Increased efficiency

Appl. Phys. Lett. 92, 053310 (2008)

Credit: © 2008 AIP

Researchers in the USA have broadened the spectral response and increased the power-conversion efficiency in a single organic thin-film photovoltaic cell by creating simultaneously active, parallel heterojunctions with two donor materials.

The researchers used copper phthalocyanine (CuPc) and tin(II)-phthalocyanine (SnPc) as donor materials and a single C60 acceptor. In previous work using this combination of materials, an ultrathin intermediate donor layer was grown in discontinuous islands. However, when thicker than 5 nm, this layer formed a continuous layer that blocks interactions between the acceptor and the other donor material.

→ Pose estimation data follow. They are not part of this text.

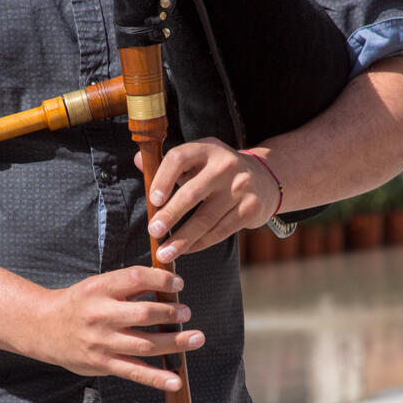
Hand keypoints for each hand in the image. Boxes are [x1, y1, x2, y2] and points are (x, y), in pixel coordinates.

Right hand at [35, 266, 204, 390]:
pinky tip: (175, 381)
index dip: (160, 279)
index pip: (135, 278)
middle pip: (143, 314)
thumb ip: (127, 286)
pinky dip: (157, 378)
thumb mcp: (96, 286)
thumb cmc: (78, 304)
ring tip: (195, 338)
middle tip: (186, 312)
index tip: (177, 282)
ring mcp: (102, 343)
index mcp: (98, 289)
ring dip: (174, 342)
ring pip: (144, 345)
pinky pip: (134, 373)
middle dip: (170, 312)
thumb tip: (166, 283)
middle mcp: (100, 315)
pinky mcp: (103, 365)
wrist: (43, 328)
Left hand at [136, 137, 280, 262]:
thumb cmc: (217, 172)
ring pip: (206, 218)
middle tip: (153, 231)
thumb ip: (169, 165)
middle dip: (170, 215)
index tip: (153, 200)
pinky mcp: (250, 209)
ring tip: (164, 253)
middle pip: (192, 193)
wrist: (264, 179)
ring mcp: (240, 187)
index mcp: (206, 149)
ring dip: (182, 239)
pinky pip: (220, 231)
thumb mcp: (197, 160)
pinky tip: (185, 250)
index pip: (179, 158)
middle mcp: (225, 165)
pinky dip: (200, 243)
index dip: (163, 179)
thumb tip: (138, 160)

In this new work, Fan Yang and colleagues from Princeton University and the University of Michigan, demonstrate a two-donor, one-acceptor cell. Controlled crystallization of the intermediate donor layer ensures the formation of nanocrystalline islands that allow the acceptor to form simultaneously active, parallel heterojunctions with both donors. Moreover, the spectral photoresponse of these multiple heterojunction cells is significantly broadened compared with the conventional single donor–acceptor heterojunction cell. The researchers anticipate that optimization of the choice of material and crystal size will further improve the efficiency of this type of solar cell.